LOST in my Brain
Sitting at the McDonald’s typing on the MacBook thinking about drinking a McCafe…
I decided not to go out tonight and just hang with the kiddies. I was supposed to go to a wine tasting and had a sitter lined up, but felt sort of wishy-washy about it all day and really wanted to have a night with my kids where we don’t have to do homework or activities, and I can be the fun mom for a change. AND, if that means we have dinner at this place (since I told Coop it was his choice), then so be it. The play area is packed with families all with the same idea, so the noise in there is unbearable. But the kids are having fun. I know this food is horrible, but we try all week to be good and sometimes you just have to give in. It’s all about balance right?!
Anyway, the other reason I didn’t want to go out tonight is because that would be two nights in a row. I went out with my girlfriends last night (not the ones that hate each others guts and not the ones who are all married to Brian’s friends – well except Steph). We had fun. We drank and we danced and in the end, I was given a ride home from a complete stranger who was supposedly sober. I wasn’t. I texted Vis but he was already asleep and in hind site I should have called, but like I said I was not exactly sober and so judgment is one of those things that get’s compromised. I actually had to leave before everyone else so I could get home to the sitter. Her mom always comes and gets her and was probably pissed that it was 1:30 in the morning (sorry Colleen).

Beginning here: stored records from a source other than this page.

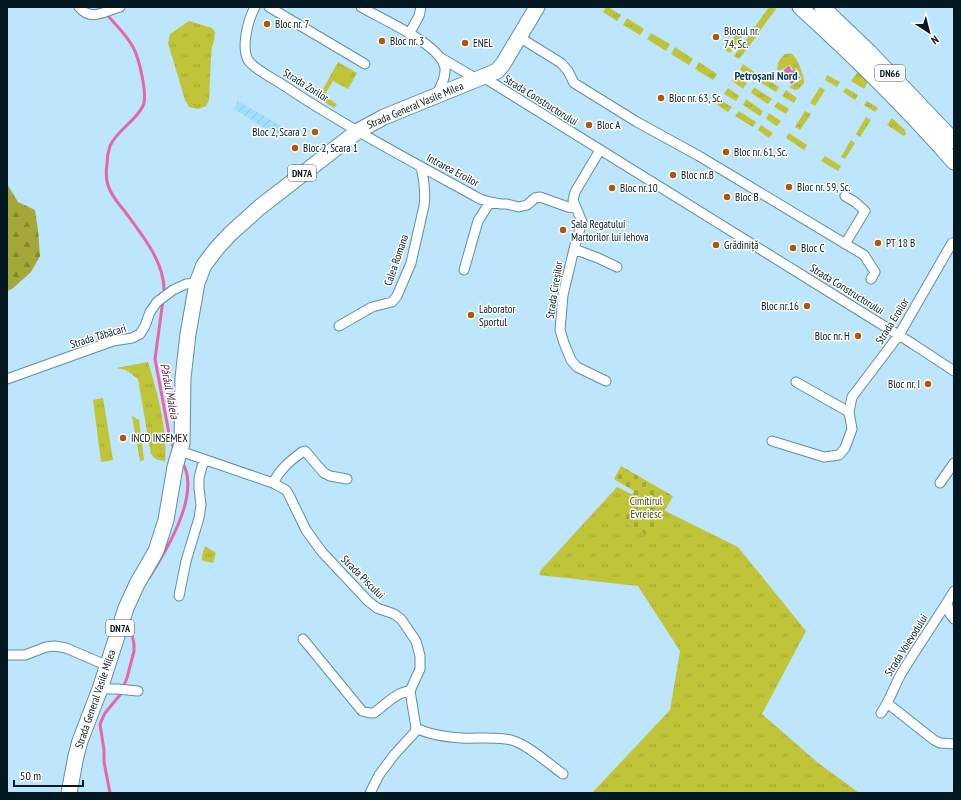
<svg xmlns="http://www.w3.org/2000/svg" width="961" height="800" font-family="'PT Sans Narrow',sans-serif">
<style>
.industrial{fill:url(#industrial-furrows)}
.grass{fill:url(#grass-tufts)}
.forest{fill:url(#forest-firs)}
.cemetery{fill:url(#cemetery-stones)}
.water{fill:url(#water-rules)}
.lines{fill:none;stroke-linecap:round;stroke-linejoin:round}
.stream{stroke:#e468a5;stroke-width:3}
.street-casing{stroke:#5e8fa8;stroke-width:11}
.primary-casing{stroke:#5e8fa8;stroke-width:17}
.street{stroke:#fff;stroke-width:9}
.primary{stroke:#fff;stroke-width:15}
.poi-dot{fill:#b45703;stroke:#fff;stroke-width:1.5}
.labels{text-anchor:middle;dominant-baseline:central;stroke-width:3;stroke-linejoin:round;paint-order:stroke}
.shield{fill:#fff;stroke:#4f5d64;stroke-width:1}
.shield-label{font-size:10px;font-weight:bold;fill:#041821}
.poi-label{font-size:11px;fill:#041821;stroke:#fff;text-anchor:start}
.street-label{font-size:11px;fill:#041821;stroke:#fff}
.park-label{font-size:11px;fill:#46480b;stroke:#fff}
.neighbourhood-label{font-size:12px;font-weight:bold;fill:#043c52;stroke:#fff}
.water-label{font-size:12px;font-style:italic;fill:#671a44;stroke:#fff}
</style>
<defs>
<pattern id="industrial-furrows" width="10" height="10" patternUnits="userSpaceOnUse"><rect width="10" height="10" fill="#a2defd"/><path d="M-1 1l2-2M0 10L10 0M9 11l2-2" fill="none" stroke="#8abed9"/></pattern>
<pattern id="grass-tufts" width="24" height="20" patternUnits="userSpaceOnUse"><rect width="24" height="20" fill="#bfc438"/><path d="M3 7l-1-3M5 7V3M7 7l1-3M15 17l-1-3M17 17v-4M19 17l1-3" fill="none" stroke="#a2a831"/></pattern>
<pattern id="forest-firs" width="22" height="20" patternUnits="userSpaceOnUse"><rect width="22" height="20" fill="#a4a838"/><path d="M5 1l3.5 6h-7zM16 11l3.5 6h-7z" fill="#83882f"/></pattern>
<pattern id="cemetery-stones" width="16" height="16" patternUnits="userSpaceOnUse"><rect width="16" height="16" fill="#bfc438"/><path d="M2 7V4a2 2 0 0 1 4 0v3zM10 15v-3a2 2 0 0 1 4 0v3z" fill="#a2a831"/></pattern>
<pattern id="water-rules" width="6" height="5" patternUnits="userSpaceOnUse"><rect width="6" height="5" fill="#e468a5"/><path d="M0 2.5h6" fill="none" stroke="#b75586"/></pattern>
</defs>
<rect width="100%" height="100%" fill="#bde5fb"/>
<path class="industrial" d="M238 101 286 129 281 138 234 109Z"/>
<path class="grass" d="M606 7H608L621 15 617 21 603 12Z
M769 7H773L776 9 759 32 754 28Z
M627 18 644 29 640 35 623 25Z
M189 21 212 28 215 32 214 41 212 47 211 58 209 100 206 106 198 109 189 107 185 100 168 43 170 34Z
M738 31 743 35 730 53 725 50Z
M651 33 670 44 666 51 647 39Z
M751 33 756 37 739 59 734 56Z
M675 47 693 59 689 65 671 54Z
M785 54C788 54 790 53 792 54 797 57 805 77 804 83L799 89 795 90 789 87 802 79 796 68 793 70 790 65 779 71 778 74C776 66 778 60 785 54Z
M338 62 357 73 348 89 333 81 324 96 337 104 334 108 318 98Z
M699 62 717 74 713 80 695 69Z
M743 64 754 72 751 77 740 70Z
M860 72 868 81 864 89 851 81 857 73Z
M827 75 840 82 837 87 825 80Z
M735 76 747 83 743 89 732 81Z
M761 76 779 87 776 92 758 81Z
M754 87 772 99 768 104 751 93Z
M820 87 825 90 815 106 810 103Z
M728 88 739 96 736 101 724 94Z
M846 88 858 95 855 100 843 92Z
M786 90 797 98 794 103 782 96Z
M746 99 763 111 760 116 743 105Z
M720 100 732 107 728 112 717 105Z
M867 101 878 108 875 112 864 105Z
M778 102 789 109 786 114 774 107Z
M739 111 756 122 753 127 735 116Z
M805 111 811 114 800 130 795 127Z
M769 113 781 121 777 126 766 119Z
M866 117 871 120 860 137 856 134Z
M892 118 905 130 906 133 904 136 887 125Z
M761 125 773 133 769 138 758 130Z
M789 133 807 145 804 150 786 138Z
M851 140 855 143 845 159 841 157Z
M825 156 841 166 838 171 821 161Z
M148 362C157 391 168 431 165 461 159 460 155 460 151 454L138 379 126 370 116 368Z
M103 398 113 460 101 462 93 400Z
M132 416 139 420 144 460 140 461Z
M617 487 738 547 806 631 762 714 817 762 859 793H592L670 710 680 651 638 586 539 575 541 570Z
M205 546 216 553 213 563 204 561 202 560V556Z"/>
<path class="forest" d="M7 184 18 202 35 210 38 230 40 256 31 272 12 289 7 291Z"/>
<path class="cemetery" d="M621 466 673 496 650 537 619 519 634 491 614 479Z"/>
<path class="water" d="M789 66 792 71 795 69 800 78 791 84 787 77 785 78 781 72Z"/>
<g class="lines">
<path class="stream" d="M101 7C111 21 125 32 133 47 139 58 148 95 143 106 135 122 117 130 110 146 108 152 107 158 107 164 106 171 106 179 108 185 111 196 119 204 126 213 143 236 166 264 164 294
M163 300 155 359 170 439 175 451
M149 578C166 551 202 493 182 462
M110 793 104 762V750L100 724 105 713 120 695 127 678 134 651V644L130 625V617"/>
<defs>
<path id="street" d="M79 7C91 22 105 11 120 7
M255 7C248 20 241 46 248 60 253 68 272 78 280 83 344 126 413 162 480 199L490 202 501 204H507L519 207 527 205 535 198 540 197 568 207 575 208
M269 7 365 64
M361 7C381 19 441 44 445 68 446 77 441 86 437 94
M409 34 419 16 421 7
M519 37 561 63 568 71 574 83 637 122 699 156 864 255 875 272 871 279
M441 58 470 75 475 80
M483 77 913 344 954 371
M600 150 575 192 573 200 582 222 574 249 563 295 560 330 564 343 571 360 577 367 606 381
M845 244 865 211 855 202 845 196
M574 249 598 258 617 267
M464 270 478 221 490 202
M339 326 372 307 392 302 397 296 411 263 424 206C426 192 424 180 421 167
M7 379 113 341 132 338 140 334 145 326 150 312 157 302 173 290 186 284 197 283
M796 382 849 412
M772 441 824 457 839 455 845 448 852 429 849 412 852 397 899 335 952 243 954 244
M180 451 273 483 286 490 289 495 306 530 322 552 368 601 377 608 394 614 401 619 416 641 420 656V669L410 691 416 728 415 732 394 755 379 775 370 793
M273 483C280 469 290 461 302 452L305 451 324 473 330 476 347 479
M940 483 954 463
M179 596 186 561 199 518 201 505 199 488V478L204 459
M947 603 950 614 954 619
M303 639 362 711 370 713H374C384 706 396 692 410 691
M7 655H25L46 647 55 646 66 648 108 666
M100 689H117L138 691
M887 703 934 740 940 743 954 744
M881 713C889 702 894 687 901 674 918 646 937 619 954 591
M416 728C430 735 446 737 462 738 478 739 495 736 511 740 527 744 549 764 563 774"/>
<path id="primary" d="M800 7C854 56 906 107 954 162
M822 7 870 53 954 141
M69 793 76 756 80 741 100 689 126 608 137 584 156 551 166 520 175 467 182 443 183 378 188 334 197 283 204 265 217 248 231 233 260 207 358 131 384 117 497 71 503 64 537 7"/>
</defs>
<use href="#street" class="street-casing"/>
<use href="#primary" class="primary-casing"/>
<use href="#street" class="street"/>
<use href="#primary" class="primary"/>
</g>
<g class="poi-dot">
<circle cx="267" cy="24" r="4"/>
<circle cx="716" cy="37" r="4"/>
<circle cx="382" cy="41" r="4"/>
<circle cx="465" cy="43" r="4"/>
<circle cx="661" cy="98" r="4"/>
<circle cx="589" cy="125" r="4"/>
<circle cx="315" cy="132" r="4"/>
<circle cx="295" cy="148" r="4"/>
<circle cx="726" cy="152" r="4"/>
<circle cx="673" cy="175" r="4"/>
<circle cx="789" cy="187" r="4"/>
<circle cx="612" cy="188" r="4"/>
<circle cx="727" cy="197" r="4"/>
<circle cx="563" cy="230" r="4"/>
<circle cx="878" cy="243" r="4"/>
<circle cx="716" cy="245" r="4"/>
<circle cx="793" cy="248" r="4"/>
<circle cx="807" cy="306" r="4"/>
<circle cx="471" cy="315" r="4"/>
<circle cx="858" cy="336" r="4"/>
<circle cx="928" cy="384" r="4"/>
<circle cx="123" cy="438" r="4"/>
</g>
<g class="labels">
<g class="shield">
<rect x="875" y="65" width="30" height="16" rx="3"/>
<rect x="288" y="165" width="28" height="16" rx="3"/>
<rect x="106" y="620" width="28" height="16" rx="3"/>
</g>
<g class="shield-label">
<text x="890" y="73">DN66</text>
<text x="302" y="173">DN7A</text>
<text x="120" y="628">DN7A</text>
</g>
<g class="poi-label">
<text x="275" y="24">Bloc nr. 7</text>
<text x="724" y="31">Blocul nr.<tspan x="724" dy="13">74, Sc.</tspan></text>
<text x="390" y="41">Bloc nr. 3</text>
<text x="473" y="43">ENEL</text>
<text x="669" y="98">Bloc nr. 63, Sc.</text>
<text x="597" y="125">Bloc A</text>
<text x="307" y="132" text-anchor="end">Bloc 2, Scara 2</text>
<text x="303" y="148">Bloc 2, Scara 1</text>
<text x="734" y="152">Bloc nr. 61, Sc.</text>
<text x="681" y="175">Bloc nr.B</text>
<text x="797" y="187">Bloc nr. 59, Sc.</text>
<text x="620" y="188">Bloc nr.10</text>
<text x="735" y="197">Bloc B</text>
<text x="571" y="224">Sala Regatului<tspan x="571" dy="13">Martorilor lui Iehova</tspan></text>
<text x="886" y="243">PT 18 B</text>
<text x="724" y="245">Grădiniță</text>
<text x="801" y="248">Bloc C</text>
<text x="799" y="306" text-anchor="end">Bloc nr.16</text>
<text x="479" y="309">Laborator<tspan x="479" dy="13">Sportul</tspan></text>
<text x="850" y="336" text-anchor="end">Bloc nr. H</text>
<text x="920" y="384" text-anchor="end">Bloc nr. I</text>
<text x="131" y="438">INCD INSEMEX</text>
</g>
<g class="street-label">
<text transform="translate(306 85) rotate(32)">Strada Zorilor</text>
<text transform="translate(541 100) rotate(32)">Strada Constructorului</text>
<text transform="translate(415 105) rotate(-23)">Strada General Vasile Milea</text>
<text transform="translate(453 170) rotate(28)">Intrarea Eroilor</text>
<text transform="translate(396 260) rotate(-71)">Calea Romana</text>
<text transform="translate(847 289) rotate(32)">Strada Constructorului</text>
<text transform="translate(554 290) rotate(-81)">Strada Cireșilor</text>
<text transform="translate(892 321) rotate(-58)">Strada Eroilor</text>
<text transform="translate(98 336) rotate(-17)">Strada Tăbăcari</text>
<text transform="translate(363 577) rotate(45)">Strada Piscului</text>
<text transform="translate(906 645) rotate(-58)">Strada Voievodului</text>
<text transform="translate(95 699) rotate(-71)">Strada General Vasile Milea</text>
</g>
<g class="park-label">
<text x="646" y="501">Cimitirul<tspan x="646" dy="13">Evreiesc</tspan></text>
</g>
<g class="neighbourhood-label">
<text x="766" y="75">Petroșani Nord</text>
</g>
<g class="water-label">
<text transform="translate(170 391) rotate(79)">Pârâul Maleia</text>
</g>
</g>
<rect width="961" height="800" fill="none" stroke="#041821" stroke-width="16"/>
<g transform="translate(929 32) rotate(144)" stroke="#ffffff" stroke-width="3" paint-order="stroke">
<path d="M0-3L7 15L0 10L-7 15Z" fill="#041821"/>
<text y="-6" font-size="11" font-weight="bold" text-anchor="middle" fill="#041821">N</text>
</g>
<path d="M14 780v6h69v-6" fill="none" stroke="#041821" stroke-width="2"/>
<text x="20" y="780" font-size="12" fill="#041821" stroke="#ffffff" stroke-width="3" paint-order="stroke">50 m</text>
</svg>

Then I had a half an hour conversation with Brian (another bad judgment call answering the phone at 2AM), and he made me cry. I didn’t just cry, I wailed. It was uncontrollable and just came over me like some sort of involuntary seizure. And he just kept talking and I could not even hear what he was saying and I wasn’t sure why I was crying but I remember thinking, “this feels good, I really need this” and then “what the hell does he expect me to say”…and then as it continued “Jesus my head hurts and I have to get off the phone and go to sleep”.

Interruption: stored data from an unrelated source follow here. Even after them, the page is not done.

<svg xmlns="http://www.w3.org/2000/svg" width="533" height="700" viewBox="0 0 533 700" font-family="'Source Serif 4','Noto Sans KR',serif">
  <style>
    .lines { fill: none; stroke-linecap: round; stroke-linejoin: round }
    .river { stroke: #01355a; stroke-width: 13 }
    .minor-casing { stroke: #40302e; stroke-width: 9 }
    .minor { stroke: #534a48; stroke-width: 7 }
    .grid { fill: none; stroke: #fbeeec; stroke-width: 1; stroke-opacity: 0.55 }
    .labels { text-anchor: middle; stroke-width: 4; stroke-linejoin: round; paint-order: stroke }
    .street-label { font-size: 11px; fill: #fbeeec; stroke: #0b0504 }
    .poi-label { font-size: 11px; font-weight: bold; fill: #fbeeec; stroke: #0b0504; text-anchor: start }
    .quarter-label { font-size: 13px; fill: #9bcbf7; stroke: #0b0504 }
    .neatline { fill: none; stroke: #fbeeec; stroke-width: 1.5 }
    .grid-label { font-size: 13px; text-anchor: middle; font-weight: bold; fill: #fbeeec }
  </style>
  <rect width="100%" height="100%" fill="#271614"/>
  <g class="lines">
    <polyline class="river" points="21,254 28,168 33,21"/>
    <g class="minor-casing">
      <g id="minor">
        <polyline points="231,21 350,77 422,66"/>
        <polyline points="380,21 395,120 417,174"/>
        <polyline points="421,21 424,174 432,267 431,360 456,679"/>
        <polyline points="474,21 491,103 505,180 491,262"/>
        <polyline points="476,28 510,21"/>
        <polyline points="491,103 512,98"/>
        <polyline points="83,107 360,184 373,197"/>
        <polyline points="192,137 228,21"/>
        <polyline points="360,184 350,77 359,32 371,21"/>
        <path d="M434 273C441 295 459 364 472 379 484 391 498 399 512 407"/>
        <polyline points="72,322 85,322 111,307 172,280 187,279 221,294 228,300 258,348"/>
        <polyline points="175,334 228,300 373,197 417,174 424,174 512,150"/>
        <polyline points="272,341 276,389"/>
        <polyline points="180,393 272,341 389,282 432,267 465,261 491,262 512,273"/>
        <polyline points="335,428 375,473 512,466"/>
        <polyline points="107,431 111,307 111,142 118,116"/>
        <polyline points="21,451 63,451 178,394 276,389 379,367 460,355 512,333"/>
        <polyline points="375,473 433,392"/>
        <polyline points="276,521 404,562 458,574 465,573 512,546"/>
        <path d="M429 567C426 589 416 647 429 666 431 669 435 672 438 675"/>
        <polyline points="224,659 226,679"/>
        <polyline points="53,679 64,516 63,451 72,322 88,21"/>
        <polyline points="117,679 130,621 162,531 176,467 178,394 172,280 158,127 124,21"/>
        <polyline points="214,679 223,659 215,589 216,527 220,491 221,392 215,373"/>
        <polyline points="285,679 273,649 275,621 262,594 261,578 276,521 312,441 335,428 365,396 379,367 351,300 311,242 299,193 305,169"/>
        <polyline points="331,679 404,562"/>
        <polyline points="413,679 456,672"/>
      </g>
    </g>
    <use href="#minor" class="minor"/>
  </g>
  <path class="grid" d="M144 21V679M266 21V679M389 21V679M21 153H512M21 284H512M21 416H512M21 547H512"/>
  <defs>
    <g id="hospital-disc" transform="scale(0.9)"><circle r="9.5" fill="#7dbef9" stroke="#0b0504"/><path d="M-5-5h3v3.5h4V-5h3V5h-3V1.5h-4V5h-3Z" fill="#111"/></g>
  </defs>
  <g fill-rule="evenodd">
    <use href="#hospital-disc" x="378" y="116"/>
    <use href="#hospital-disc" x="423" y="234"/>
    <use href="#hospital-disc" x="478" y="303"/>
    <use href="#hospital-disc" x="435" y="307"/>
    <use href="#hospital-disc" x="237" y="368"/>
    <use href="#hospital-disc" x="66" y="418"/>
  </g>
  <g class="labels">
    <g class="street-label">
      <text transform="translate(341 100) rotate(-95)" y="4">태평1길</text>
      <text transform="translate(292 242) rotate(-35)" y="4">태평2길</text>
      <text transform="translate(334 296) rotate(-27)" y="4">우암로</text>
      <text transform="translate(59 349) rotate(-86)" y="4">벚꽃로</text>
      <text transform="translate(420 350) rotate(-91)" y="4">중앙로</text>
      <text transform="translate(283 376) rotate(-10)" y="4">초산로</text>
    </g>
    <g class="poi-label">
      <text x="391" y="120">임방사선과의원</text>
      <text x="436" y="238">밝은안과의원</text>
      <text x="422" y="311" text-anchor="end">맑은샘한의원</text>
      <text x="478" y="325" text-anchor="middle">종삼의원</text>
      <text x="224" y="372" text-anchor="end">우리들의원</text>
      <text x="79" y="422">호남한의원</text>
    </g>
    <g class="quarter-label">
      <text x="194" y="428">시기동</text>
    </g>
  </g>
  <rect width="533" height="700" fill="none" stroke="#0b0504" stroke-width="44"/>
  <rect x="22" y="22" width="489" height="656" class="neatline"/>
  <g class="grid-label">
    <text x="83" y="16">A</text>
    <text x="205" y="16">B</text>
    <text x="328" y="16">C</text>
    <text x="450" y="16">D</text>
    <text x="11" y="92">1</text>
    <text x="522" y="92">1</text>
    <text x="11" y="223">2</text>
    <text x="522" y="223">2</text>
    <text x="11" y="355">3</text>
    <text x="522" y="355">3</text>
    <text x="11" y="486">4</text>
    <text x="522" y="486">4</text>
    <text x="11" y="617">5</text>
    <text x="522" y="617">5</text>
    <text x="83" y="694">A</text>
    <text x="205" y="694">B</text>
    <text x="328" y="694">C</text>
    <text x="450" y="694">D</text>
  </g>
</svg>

The pain I feel with the rejection I’ve been dealt makes my lip quiver and sometimes makes me so angry I can feel my jaw tighten. There have been moments when it has pushed me to the limit and I’m pretty sure I have not yet experienced the full force of what is surely suppressed inside me about the things that happened with Brian. On the surface I brush it away and when I talk about it to other people, I paint a picture of indifference. Truth be told, I’m not sure what might be buried below. I’ve got a tight lock on it like that “hatch” in LOST. It’s likeis down there putting in those numbers every eight hours and pushing that button, just so the fury never gets unleashed. And I’m just sitting up here in the jungle running from the occasional Smoke Monster.
Well last night Desmond left his post, if just for a brief moment, and I got a taste of the power being kept at bay. It stands to reason with all the years and years I had dedicated and all the effort I put into that relationship that ending it would come with more than indifference. There were moments when things were so raw and volatile and yet others that I just did not have the capacity to comprehend. Something in me pushed those things down before they even registered in my limbic brain. Like the part of my brain that receives sensory input passed it to the thalamus, and she said “Whoa, this shit is going to be a problem. Put it in the hole – and give Desmond the code”.
And then when I was thinking about all of it this morning while laying in bed, I was questioning the imbalance, because it is so counter to what I believe. Why do people always want what they can’t have? What makes this girl over here pine over that guy that won’t give her the time of day while that guy is thinking of being with this other girl who is not available? Why does Brian want me now and want to try and fix things and be a family now when it’s too late? Why does Vis just want to be friends? Will he regret it when it’s too late too or will he be just like Joshua and act like our time together never happened. Then I start wondering if all relationships are like this. If all guys are weird and things are never normal. Then I had to get up and start my day and I forgot all about these questions until just now.
And just when I type the words “all guys are weird and things are never normal” some jack-knob walks by with a ring hole in his ear the size of a 50 cent piece. And I’m now thinking “yup, so not normal”. But this isn’t real life, this is McDonald’s where the people of Wal-Mart come for their weekly meetings and strange is the language of choice.